Arabia Books £12.99 (850pp) £11.69 (free p&p)from the Independent Bookshop: 08430 600 030

The Dark Side of Love, By Rafik Schami trans Anthea Bell

Suggested Topics

At last, the Great Arab Novel - appearing without ifs, buts, equivocations, metaphorical camouflage or hidden meanings. Two caveats derive from the necessities of this project: its great length, nudging Dostoyevsky's Brothers Karamazov, and the fact that it could only be first published not in Arabic but in German, in the author's exile abode, removed from the immediate vengeance of its primary target: the blood-soaked Syrian state.

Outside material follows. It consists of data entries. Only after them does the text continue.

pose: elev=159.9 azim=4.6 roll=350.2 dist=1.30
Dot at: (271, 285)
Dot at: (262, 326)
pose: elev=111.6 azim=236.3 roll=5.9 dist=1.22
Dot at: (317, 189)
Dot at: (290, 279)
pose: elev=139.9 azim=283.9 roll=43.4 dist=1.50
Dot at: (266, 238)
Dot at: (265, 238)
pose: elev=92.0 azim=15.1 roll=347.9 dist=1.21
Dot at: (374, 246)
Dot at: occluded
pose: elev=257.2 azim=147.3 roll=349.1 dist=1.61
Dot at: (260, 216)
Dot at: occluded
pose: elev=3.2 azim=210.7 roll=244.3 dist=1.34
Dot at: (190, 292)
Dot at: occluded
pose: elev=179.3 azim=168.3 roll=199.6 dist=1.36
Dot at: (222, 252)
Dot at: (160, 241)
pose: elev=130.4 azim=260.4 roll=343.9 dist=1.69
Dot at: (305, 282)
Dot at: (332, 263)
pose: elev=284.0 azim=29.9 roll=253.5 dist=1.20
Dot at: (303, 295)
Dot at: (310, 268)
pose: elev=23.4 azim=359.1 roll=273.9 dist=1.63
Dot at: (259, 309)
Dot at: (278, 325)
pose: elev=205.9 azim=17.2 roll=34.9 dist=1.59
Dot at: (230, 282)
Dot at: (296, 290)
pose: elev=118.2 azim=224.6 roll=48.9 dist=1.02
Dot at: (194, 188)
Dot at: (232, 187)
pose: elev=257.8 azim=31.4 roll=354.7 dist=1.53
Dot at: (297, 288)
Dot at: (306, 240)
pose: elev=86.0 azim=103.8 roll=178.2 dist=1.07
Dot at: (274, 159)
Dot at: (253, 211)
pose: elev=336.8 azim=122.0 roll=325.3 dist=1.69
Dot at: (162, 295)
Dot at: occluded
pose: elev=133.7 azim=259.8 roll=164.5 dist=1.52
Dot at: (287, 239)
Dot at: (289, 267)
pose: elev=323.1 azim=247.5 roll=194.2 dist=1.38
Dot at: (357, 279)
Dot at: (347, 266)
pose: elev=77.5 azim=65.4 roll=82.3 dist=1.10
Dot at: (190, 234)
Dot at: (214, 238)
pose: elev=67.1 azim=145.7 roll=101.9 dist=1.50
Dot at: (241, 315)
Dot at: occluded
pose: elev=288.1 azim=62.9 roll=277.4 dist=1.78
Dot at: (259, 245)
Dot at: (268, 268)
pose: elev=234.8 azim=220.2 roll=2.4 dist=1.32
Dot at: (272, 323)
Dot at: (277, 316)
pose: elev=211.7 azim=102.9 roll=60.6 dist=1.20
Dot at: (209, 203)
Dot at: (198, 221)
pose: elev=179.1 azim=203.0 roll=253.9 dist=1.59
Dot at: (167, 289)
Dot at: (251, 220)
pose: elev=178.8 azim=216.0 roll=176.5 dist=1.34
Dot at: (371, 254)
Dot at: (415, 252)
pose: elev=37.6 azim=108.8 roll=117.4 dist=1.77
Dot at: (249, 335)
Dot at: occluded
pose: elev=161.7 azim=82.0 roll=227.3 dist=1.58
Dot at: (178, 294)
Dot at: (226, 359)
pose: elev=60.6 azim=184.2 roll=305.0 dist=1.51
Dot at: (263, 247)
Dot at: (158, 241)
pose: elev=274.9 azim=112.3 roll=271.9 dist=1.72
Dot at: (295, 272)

Rafik Schami has been in exile since 1970, and his trajectory follows closely that of his main protagonist, young Farid Mushtak. Like his hero, Schami is a son of the Arab-Christian community, and the background of his tale is a long blood feud between two Christian Syrian families. This blights and destroys many lives as it moves in on the contemporary Romeo and Juliet affair between Farid and Rana, a daughter of the rival Shaheen clan.

Schami provides an extensive family tree, but the scope of the novel renders it a satirical trope. By the time you have plunged through the whirl of so many chaotic events you have, like Farid and Rana, forgotten why and how the whole tit-for-tat round of killing and hatred began in the first place.

Syria, like Lebanon, remains a country of multiple religions and sects, with tribal and clan bonds forming the only reliable method of navigating the skeins of historical change, from Ottoman rule through the French occupation that lasted for three decades after the end of the First World War. Unlike Lebanon, Syria became plagued by serial dictatorships that replaced French rule in the late 1940s, forming a cancerous growth on civil society and crippling the hopes of the emergent state.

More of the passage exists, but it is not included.